TASK OBJECTIVE:
Lay out the material's text as a JSON list of strings, one string per line, skipping blank lines and leaving out the pictures.

Text read from the pages:

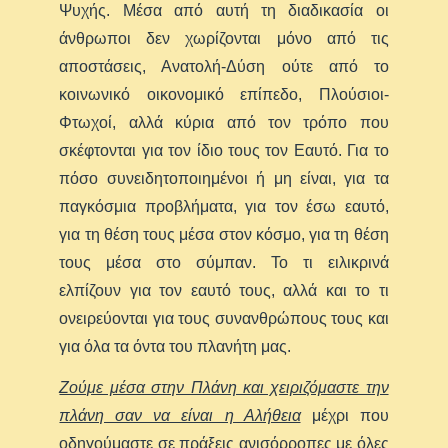
Ψυχής. Μέσα από αυτή τη διαδικασία οι
άνθρωποι δεν χωρίζονται μόνο από τις
αποστάσεις, Ανατολή-Δύση ούτε από το
κοινωνικό οικονομικό επίπεδο, Πλούσιοι-
Φτωχοί, αλλά κύρια από τον τρόπο που
σκέφτονται για τον ίδιο τους τον Εαυτό. Για το
πόσο συνειδητοποιημένοι ή μη είναι, για τα
παγκόσμια προβλήματα, για τον έσω εαυτό,
για τη θέση τους μέσα στον κόσμο, για τη θέση
τους μέσα στο σύμπαν. Το τι ειλικρινά
ελπίζουν για τον εαυτό τους, αλλά και το τι
ονειρεύονται για τους συνανθρώπους τους και
για όλα τα όντα του πλανήτη μας.
Ζούμε μέσα στην Πλάνη και χειριζόμαστε την
πλάνη σαν να είναι η Αλήθεια
μέχρι που
οδηγούμαστε σε πράξεις ανισόρροπες με όλες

WORKED SOLUTION:
[
  "Ψυχής. Μέσα από αυτή τη διαδικασία οι",
  "άνθρωποι δεν χωρίζονται μόνο από τις",
  "αποστάσεις, Ανατολή-Δύση ούτε από το",
  "κοινωνικό οικονομικό επίπεδο, Πλούσιοι-",
  "Φτωχοί, αλλά κύρια από τον τρόπο που",
  "σκέφτονται για τον ίδιο τους τον Εαυτό. Για το",
  "πόσο συνειδητοποιημένοι ή μη είναι, για τα",
  "παγκόσμια προβλήματα, για τον έσω εαυτό,",
  "για τη θέση τους μέσα στον κόσμο, για τη θέση",
  "τους μέσα στο σύμπαν. Το τι ειλικρινά",
  "ελπίζουν για τον εαυτό τους, αλλά και το τι",
  "ονειρεύονται για τους συνανθρώπους τους και",
  "για όλα τα όντα του πλανήτη μας.",
  "Ζούμε μέσα στην Πλάνη και χειριζόμαστε την",
  "πλάνη σαν να είναι η Αλήθεια",
  "μέχρι που",
  "οδηγούμαστε σε πράξεις ανισόρροπες με όλες"
]